---- AVAILABLE RECORDS

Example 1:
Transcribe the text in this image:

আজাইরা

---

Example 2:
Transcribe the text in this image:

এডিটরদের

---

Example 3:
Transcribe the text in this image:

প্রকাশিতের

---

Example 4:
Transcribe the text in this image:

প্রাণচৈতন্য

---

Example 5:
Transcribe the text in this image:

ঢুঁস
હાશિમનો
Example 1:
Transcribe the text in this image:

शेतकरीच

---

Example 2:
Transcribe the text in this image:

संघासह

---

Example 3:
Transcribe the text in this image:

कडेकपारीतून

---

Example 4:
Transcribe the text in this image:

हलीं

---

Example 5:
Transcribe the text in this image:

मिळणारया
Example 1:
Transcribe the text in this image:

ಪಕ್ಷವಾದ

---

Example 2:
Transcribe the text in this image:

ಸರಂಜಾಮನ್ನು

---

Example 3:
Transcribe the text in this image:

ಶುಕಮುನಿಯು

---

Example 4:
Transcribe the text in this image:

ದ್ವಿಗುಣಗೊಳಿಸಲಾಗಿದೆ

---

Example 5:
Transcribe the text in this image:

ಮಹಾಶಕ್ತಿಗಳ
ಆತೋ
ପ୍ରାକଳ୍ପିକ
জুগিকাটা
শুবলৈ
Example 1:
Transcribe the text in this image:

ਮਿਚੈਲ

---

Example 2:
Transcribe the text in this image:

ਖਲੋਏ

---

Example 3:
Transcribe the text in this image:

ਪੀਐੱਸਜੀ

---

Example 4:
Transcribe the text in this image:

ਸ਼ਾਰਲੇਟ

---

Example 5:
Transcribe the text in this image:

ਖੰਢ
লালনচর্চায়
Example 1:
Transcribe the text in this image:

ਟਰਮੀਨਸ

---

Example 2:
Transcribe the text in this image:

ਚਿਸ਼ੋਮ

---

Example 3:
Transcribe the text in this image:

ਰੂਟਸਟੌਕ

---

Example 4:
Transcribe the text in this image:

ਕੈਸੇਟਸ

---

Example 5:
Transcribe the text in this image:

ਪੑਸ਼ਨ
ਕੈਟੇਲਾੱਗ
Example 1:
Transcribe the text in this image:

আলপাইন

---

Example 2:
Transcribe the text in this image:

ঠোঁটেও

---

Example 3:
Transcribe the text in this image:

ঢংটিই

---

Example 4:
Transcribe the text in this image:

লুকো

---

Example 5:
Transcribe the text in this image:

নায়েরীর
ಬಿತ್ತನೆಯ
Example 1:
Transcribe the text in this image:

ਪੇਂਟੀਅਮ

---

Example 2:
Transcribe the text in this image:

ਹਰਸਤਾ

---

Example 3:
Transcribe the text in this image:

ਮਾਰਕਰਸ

--------

◆ **TASK DETAILS**
Extract all of the data shown above without alteration.

◆ **TASK SOLUTION**
Example 1:
Transcribe the text in this image:

আজাইরা

---

Example 2:
Transcribe the text in this image:

এডিটরদের

---

Example 3:
Transcribe the text in this image:

প্রকাশিতের

---

Example 4:
Transcribe the text in this image:

প্রাণচৈতন্য

---

Example 5:
Transcribe the text in this image:

ঢুঁস
હાશિમનો
Example 1:
Transcribe the text in this image:

शेतकरीच

---

Example 2:
Transcribe the text in this image:

संघासह

---

Example 3:
Transcribe the text in this image:

कडेकपारीतून

---

Example 4:
Transcribe the text in this image:

हलीं

---

Example 5:
Transcribe the text in this image:

मिळणारया
Example 1:
Transcribe the text in this image:

ಪಕ್ಷವಾದ

---

Example 2:
Transcribe the text in this image:

ಸರಂಜಾಮನ್ನು

---

Example 3:
Transcribe the text in this image:

ಶುಕಮುನಿಯು

---

Example 4:
Transcribe the text in this image:

ದ್ವಿಗುಣಗೊಳಿಸಲಾಗಿದೆ

---

Example 5:
Transcribe the text in this image:

ಮಹಾಶಕ್ತಿಗಳ
ಆತೋ
ପ୍ରାକଳ୍ପିକ
জুগিকাটা
শুবলৈ
Example 1:
Transcribe the text in this image:

ਮਿਚੈਲ

---

Example 2:
Transcribe the text in this image:

ਖਲੋਏ

---

Example 3:
Transcribe the text in this image:

ਪੀਐੱਸਜੀ

---

Example 4:
Transcribe the text in this image:

ਸ਼ਾਰਲੇਟ

---

Example 5:
Transcribe the text in this image:

ਖੰਢ
লালনচর্চায়
Example 1:
Transcribe the text in this image:

ਟਰਮੀਨਸ

---

Example 2:
Transcribe the text in this image:

ਚਿਸ਼ੋਮ

---

Example 3:
Transcribe the text in this image:

ਰੂਟਸਟੌਕ

---

Example 4:
Transcribe the text in this image:

ਕੈਸੇਟਸ

---

Example 5:
Transcribe the text in this image:

ਪੑਸ਼ਨ
ਕੈਟੇਲਾੱਗ
Example 1:
Transcribe the text in this image:

আলপাইন

---

Example 2:
Transcribe the text in this image:

ঠোঁটেও

---

Example 3:
Transcribe the text in this image:

ঢংটিই

---

Example 4:
Transcribe the text in this image:

লুকো

---

Example 5:
Transcribe the text in this image:

নায়েরীর
ಬಿತ್ತನೆಯ
Example 1:
Transcribe the text in this image:

ਪੇਂਟੀਅਮ

---

Example 2:
Transcribe the text in this image:

ਹਰਸਤਾ

---

Example 3:
Transcribe the text in this image:

ਮਾਰਕਰਸ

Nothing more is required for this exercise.